All lines holding the word "vigueur" in the listing below need to be copied.
——
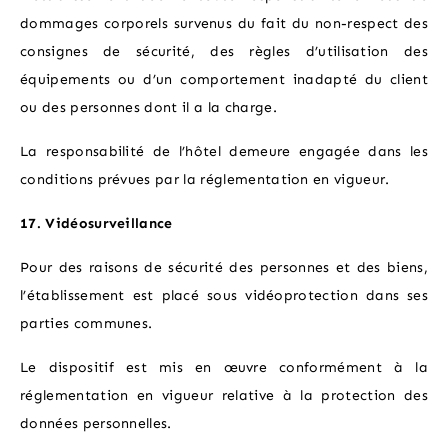
dommages corporels survenus du fait du non-respect des
consignes de sécurité, des règles d’utilisation des
équipements ou d’un comportement inadapté du client
ou des personnes dont il a la charge.
La responsabilité de l’hôtel demeure engagée dans les
conditions prévues par la réglementation en vigueur.
17. Vidéosurveillance
Pour des raisons de sécurité des personnes et des biens,
l’établissement est placé sous vidéoprotection dans ses
parties communes.
Le dispositif est mis en œuvre conformément à la
réglementation en vigueur relative à la protection des
données personnelles.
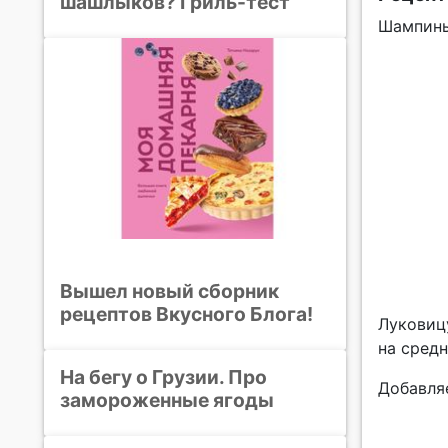
шашлыков? Гриль-тест
Шампинь
Вышел новый сборник
рецептов Вкусного Блога!
Луковицу
на средн
На бегу о Грузии. Про
Добавляе
замороженные ягоды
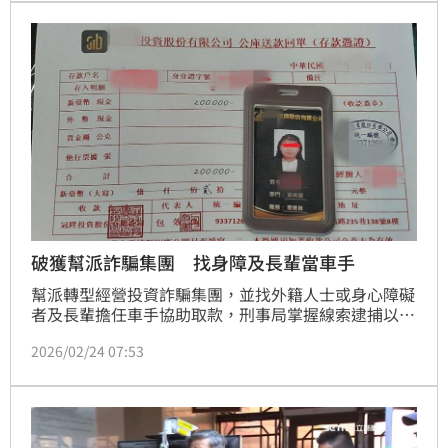
患者的隱私部位照片，檢方複訊後，認為羅姓醫師犯罪
嫌疑重大，且有勾串共犯、證人之虞，向法院聲請羈押
禁見獲准。
破獲幫派詐騙集團 找身障及長輩當車手
幫派轉型經營投資詐騙集團，並找外籍人士或身心障礙
者及長輩擔任車手協助取款，刑事局掌握線索逮捕以冷
姓幫派分子為首的集團共31人，警詢後依法把此集團送
2026/02/24 07:53
辦。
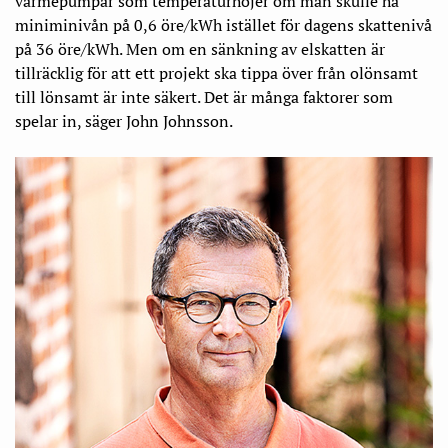
värme­pumpar som temperaturhöjer om man skulle ha
miniminivån på 0,6 öre/kWh istället för dagens skatte­nivå
på 36 öre/kWh. Men om en sänkning av elskatten är
tillräcklig för att ett projekt ska tippa över från olönsamt
till lönsamt är inte säkert. Det är många faktorer som
spelar in, säger John Johnsson.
——
RESPONSE:
conditions prévues par la réglementation en vigueur.
réglementation en vigueur relative à la protection des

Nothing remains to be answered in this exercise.